Configure the BGP session

After establishing your connection, the next steps include provisioning the Generic Route Encapsulation (GRE) IPs and configuring the BGP peering information. This process takes approximately one week.

Provision the IP

Cloudflare sends a set of IPs that you assign to your connection before Cloudflare establishes the BGP connection. The set of IPs will look similar to the example below.

Cloudflare v4: 192.0.2.10/31
Acme v4: 192.0.2.11/31
Cloudflare v6: 2001:db8:12:3::7ac2:d64a/127
Acme: 2001:db8:12:3::7ac2:d64b/127

Assign the set of IPs to your connection. Next, perform a series of ping tests to ensure the connection is established. Although you may see the green connection from configuring the cross-connect, the ping tests confirm packets are flowing over the link.

If you have a virtual link via Megaport, the IP provisioning may fail if you have not configured the VLAN with the VLAN provided by your Customer Success Manager.

Configure the BGP session

After you provision the IPs and the ping tests confirm the connection, accept the routes from the BGP session Cloudflare configured. Configuring the BGP session on both the Cloudflare and user sides requires a BGP call and an approximately two hour maintenance window that you provide to Cloudflare.

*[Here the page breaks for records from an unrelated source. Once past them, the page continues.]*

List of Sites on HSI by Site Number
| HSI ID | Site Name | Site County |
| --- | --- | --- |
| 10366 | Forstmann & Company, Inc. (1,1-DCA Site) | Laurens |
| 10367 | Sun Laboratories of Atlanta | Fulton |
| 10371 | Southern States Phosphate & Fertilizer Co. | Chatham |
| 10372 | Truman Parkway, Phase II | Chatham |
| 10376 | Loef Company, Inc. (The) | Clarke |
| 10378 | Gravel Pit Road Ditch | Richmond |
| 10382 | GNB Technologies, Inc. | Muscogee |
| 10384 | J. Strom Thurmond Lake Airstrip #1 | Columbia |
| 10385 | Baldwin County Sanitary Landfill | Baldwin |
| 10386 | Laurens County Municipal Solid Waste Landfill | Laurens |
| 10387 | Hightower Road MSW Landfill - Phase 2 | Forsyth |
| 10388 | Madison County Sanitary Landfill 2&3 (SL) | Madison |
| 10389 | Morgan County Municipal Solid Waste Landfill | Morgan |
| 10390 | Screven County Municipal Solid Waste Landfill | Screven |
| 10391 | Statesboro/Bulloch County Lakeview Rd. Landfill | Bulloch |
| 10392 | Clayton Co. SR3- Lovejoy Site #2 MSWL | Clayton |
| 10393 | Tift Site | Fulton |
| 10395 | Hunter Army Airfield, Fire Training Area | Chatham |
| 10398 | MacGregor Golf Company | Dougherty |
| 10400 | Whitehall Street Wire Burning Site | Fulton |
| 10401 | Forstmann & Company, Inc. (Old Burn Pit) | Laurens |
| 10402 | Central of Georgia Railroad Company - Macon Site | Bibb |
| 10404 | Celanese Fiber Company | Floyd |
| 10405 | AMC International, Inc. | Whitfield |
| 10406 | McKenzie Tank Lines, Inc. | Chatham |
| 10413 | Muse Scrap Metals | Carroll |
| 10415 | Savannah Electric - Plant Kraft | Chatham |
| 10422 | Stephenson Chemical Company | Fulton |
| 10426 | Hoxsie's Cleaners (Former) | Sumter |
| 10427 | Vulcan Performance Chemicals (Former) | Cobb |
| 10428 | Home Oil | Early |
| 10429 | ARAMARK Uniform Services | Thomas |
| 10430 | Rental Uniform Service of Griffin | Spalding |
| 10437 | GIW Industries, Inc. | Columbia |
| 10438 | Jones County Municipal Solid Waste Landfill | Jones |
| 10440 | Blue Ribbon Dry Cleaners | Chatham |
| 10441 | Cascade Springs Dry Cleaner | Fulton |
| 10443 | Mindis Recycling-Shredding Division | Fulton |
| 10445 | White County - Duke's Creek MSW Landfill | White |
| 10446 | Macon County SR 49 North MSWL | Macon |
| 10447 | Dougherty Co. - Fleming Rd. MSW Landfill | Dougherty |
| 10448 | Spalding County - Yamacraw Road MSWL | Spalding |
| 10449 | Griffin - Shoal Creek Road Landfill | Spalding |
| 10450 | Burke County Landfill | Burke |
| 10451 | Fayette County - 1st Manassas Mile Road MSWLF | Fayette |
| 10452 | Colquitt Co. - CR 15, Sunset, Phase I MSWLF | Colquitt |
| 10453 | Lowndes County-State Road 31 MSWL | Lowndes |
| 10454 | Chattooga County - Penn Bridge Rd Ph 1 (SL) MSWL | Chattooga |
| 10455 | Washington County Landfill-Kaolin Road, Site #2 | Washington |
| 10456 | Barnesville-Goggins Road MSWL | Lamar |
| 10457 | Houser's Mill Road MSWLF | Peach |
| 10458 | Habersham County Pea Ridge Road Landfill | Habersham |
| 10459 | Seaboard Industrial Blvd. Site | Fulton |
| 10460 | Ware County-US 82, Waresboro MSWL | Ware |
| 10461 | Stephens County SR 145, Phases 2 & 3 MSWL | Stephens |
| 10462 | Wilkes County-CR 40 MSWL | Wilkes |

Cloudflare advertises all of its anycast prefixes including BYOIP prefixes over CNI, but the process occurs over a private link from Cloudflare to the customer data center.

After you accept the BGP session, traffic begins flowing over the CNI. To confirm traffic is flowing correctly, contact your solutions engineer who can see whether traffic is flowing.

Go live

When traffic begins flowing over the connection, you are fully set up with CNI.

BFD

Bidirectional Forwarding Detection (BFD) is a networking protocol that constantly monitors links and BGP sessions down to the second by sending a constant stream of traffic across the session.

If a small number of packets do not make it to the other side of the session, the session is considered down. This solution is useful for users who cannot tolerate any amount of packet loss during a session.

Bidirectional Forwarding Detection is only supported for users with direct connections. To begin using BFD, contact your account team.